**What is required**. Word-for-word transcription needed. Include every entry below but no pictures.

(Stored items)
====
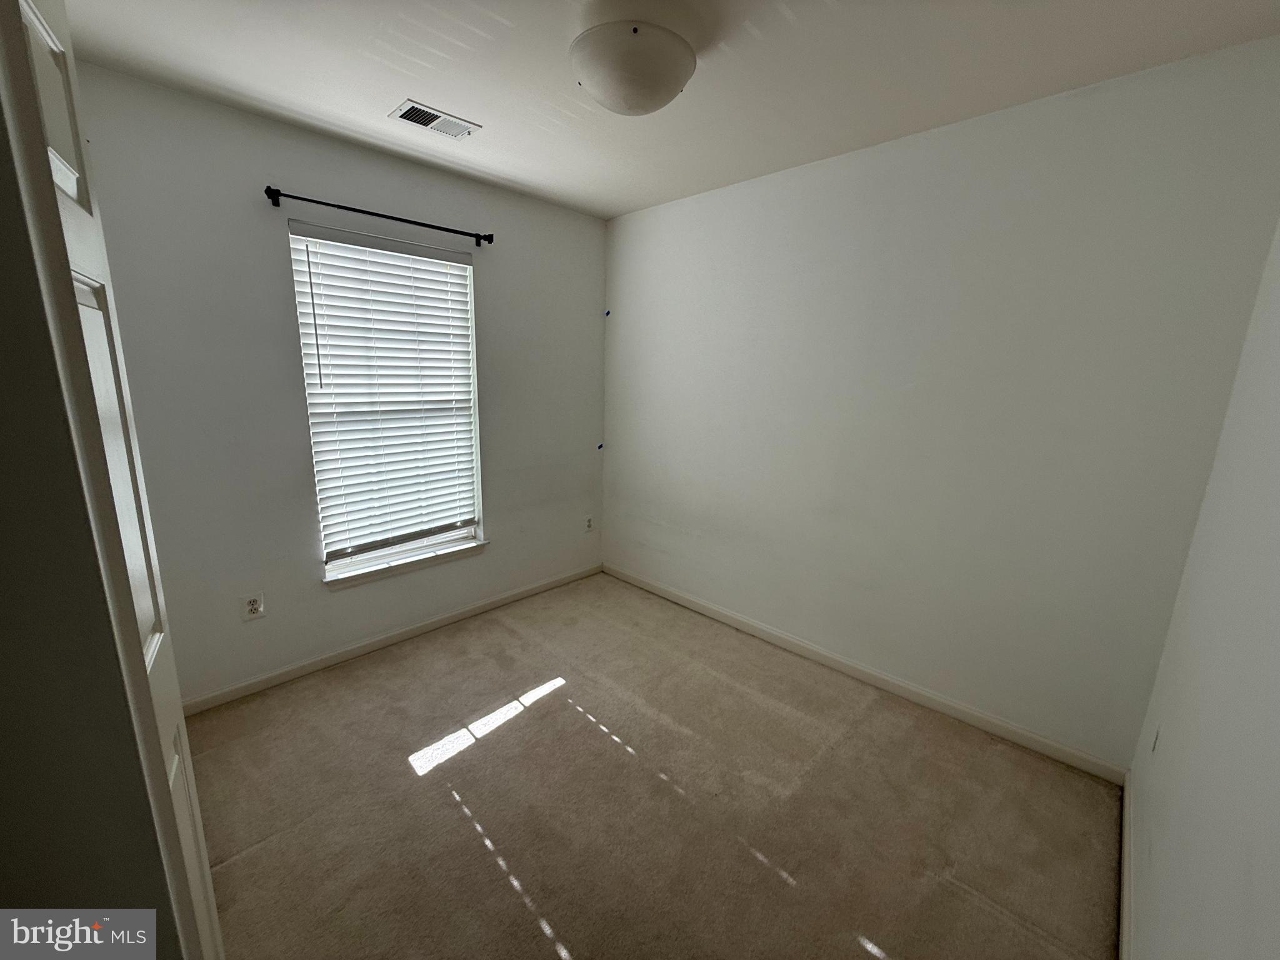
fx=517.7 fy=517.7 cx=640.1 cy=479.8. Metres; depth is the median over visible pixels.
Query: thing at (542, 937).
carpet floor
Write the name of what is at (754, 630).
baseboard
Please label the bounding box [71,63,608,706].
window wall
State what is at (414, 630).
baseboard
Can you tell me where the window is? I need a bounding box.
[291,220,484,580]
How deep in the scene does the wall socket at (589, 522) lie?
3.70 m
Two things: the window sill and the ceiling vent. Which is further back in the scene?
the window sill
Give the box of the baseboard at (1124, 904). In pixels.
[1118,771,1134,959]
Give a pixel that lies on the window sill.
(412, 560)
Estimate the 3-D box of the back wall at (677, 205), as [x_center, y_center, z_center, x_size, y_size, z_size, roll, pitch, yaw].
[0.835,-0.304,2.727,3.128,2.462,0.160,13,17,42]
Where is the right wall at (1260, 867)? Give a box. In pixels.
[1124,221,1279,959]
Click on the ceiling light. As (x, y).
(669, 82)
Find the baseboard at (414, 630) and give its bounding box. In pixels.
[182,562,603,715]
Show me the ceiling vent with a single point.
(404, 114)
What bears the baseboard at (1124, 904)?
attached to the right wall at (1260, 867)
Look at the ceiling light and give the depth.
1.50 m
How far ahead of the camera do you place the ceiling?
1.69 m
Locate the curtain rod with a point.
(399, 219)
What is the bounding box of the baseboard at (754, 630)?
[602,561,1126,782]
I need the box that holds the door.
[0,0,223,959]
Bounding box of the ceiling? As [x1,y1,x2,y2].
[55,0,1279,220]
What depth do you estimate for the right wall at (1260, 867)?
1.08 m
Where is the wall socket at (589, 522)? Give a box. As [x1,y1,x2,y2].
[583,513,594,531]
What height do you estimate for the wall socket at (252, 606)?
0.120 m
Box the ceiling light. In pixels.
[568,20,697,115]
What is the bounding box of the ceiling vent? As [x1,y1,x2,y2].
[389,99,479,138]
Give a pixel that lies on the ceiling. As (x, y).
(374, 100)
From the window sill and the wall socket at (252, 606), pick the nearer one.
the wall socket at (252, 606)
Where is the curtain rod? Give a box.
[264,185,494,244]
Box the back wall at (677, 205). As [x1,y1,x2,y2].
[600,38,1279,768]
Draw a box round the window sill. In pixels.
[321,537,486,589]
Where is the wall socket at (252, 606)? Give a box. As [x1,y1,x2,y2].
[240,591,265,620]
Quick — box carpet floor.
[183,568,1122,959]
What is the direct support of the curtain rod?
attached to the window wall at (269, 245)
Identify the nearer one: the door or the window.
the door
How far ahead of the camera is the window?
====
**Task answer**.
fx=517.7 fy=517.7 cx=640.1 cy=479.8. Metres; depth is the median over visible pixels.
Query: thing at (542, 937).
carpet floor
Write the name of what is at (754, 630).
baseboard
Please label the bounding box [71,63,608,706].
window wall
State what is at (414, 630).
baseboard
Can you tell me where the window is? I need a bounding box.
[291,220,484,580]
How deep in the scene does the wall socket at (589, 522) lie?
3.70 m
Two things: the window sill and the ceiling vent. Which is further back in the scene?
the window sill
Give the box of the baseboard at (1124, 904). In pixels.
[1118,771,1134,959]
Give a pixel that lies on the window sill.
(412, 560)
Estimate the 3-D box of the back wall at (677, 205), as [x_center, y_center, z_center, x_size, y_size, z_size, roll, pitch, yaw].
[0.835,-0.304,2.727,3.128,2.462,0.160,13,17,42]
Where is the right wall at (1260, 867)? Give a box. In pixels.
[1124,221,1279,959]
Click on the ceiling light. As (x, y).
(669, 82)
Find the baseboard at (414, 630) and give its bounding box. In pixels.
[182,562,603,715]
Show me the ceiling vent with a single point.
(404, 114)
What bears the baseboard at (1124, 904)?
attached to the right wall at (1260, 867)
Look at the ceiling light and give the depth.
1.50 m
How far ahead of the camera do you place the ceiling?
1.69 m
Locate the curtain rod with a point.
(399, 219)
What is the bounding box of the baseboard at (754, 630)?
[602,561,1126,782]
I need the box that holds the door.
[0,0,223,959]
Bounding box of the ceiling? As [x1,y1,x2,y2].
[55,0,1279,220]
What depth do you estimate for the right wall at (1260, 867)?
1.08 m
Where is the wall socket at (589, 522)? Give a box. As [x1,y1,x2,y2].
[583,513,594,531]
What height do you estimate for the wall socket at (252, 606)?
0.120 m
Box the ceiling light. In pixels.
[568,20,697,115]
What is the bounding box of the ceiling vent? As [x1,y1,x2,y2].
[389,99,479,138]
Give a pixel that lies on the ceiling. As (x, y).
(374, 100)
From the window sill and the wall socket at (252, 606), pick the nearer one.
the wall socket at (252, 606)
Where is the curtain rod? Give a box.
[264,185,494,244]
Box the back wall at (677, 205). As [x1,y1,x2,y2].
[600,38,1279,768]
Draw a box round the window sill. In pixels.
[321,537,486,589]
Where is the wall socket at (252, 606)? Give a box. As [x1,y1,x2,y2].
[240,591,265,620]
Quick — box carpet floor.
[183,568,1122,959]
What is the direct support of the curtain rod?
attached to the window wall at (269, 245)
Identify the nearer one: the door or the window.
the door
How far ahead of the camera is the window?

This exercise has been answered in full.